There are other loans available that include a payment reduction feature called reamortization, which can help homeowners lower their payments (often multiple times) after making a lump sum payment. Other loans may be a better fit, depending on the customer. For example, a homeowner who has most of the cash required for a solar project might be interested in a 24-month same-as-cash loan. That allows them to keep their money until the loan comes due. They get to benefit from the time value of money by spending nothing out of pocket, and can start saving right away.

Offer multiple options—stay neutral

While you may know the customer’s utility bill, you won’t know their financial situation and whether they’re comfortable with the listed monthly payments. By offering multiple loan types, you give the customer the convenience and flexibility to choose how they want to pay.

By offering payment options, you’ll close more sales. A good lending partner will offer fast customer approval and upfront funding options, so you can get your client into your installation queue right away and begin work, making for a happy customer instead of becoming “the one that got away.”

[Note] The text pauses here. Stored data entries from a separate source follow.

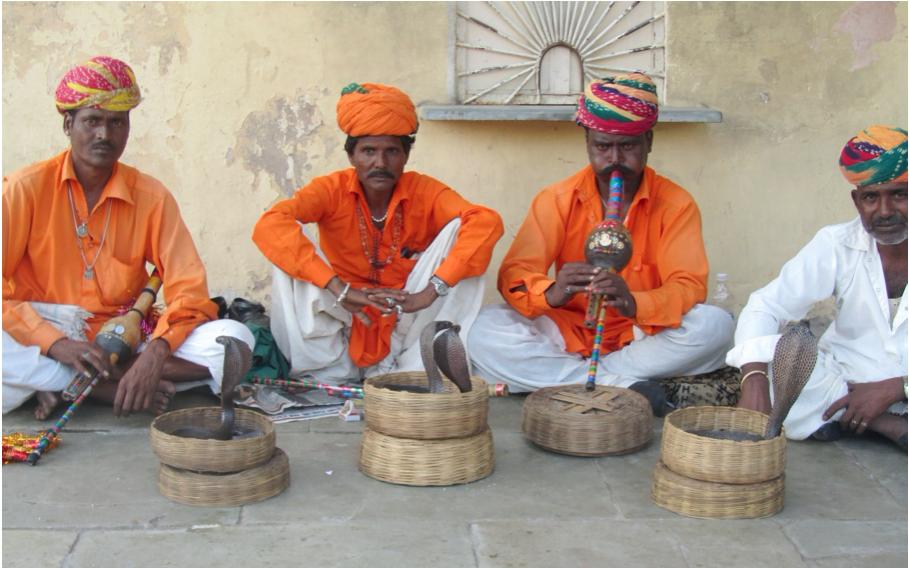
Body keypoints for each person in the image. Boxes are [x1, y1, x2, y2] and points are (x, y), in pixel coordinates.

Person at [2, 56, 254, 419]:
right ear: (68, 124)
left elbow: (189, 291)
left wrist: (155, 354)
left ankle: (80, 382)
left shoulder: (151, 196)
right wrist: (56, 344)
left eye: (116, 122)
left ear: (128, 128)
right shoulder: (24, 189)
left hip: (128, 340)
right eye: (92, 122)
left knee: (234, 341)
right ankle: (101, 387)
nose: (104, 135)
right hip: (49, 331)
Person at [468, 73, 733, 414]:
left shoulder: (676, 204)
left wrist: (633, 302)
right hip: (568, 329)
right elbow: (516, 273)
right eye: (603, 147)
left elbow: (688, 286)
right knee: (484, 330)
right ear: (588, 144)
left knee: (716, 326)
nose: (615, 159)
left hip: (641, 336)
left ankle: (573, 379)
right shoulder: (557, 198)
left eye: (628, 146)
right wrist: (552, 291)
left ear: (648, 141)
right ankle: (620, 386)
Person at [252, 82, 503, 384]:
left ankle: (413, 369)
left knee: (467, 230)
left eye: (391, 152)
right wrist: (337, 288)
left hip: (406, 315)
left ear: (405, 156)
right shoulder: (329, 190)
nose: (380, 163)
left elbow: (486, 221)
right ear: (352, 156)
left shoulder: (424, 190)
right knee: (284, 242)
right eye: (368, 151)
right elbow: (270, 224)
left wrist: (429, 291)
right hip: (342, 314)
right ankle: (326, 371)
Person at [730, 125, 907, 448]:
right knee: (775, 362)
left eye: (899, 194)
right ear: (857, 202)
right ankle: (885, 425)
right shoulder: (836, 243)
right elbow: (766, 306)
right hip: (846, 381)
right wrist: (753, 380)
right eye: (871, 197)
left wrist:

Leverage the power of payment options today, so you can not only increase your close rates and sales, but also prepare for changes in the marketplace that may occur with the upcoming phase-out of the federal tax credit. Utilizing alternative loan features like reamortization will shore up your business against those changes, making you a better and more efficient company.

 

Joel Cannon is SVP of Sales and Marketing at EnerBank USA, an FDIC specialized home improvement bank that provides loans through strategic partners and home improvement contractors.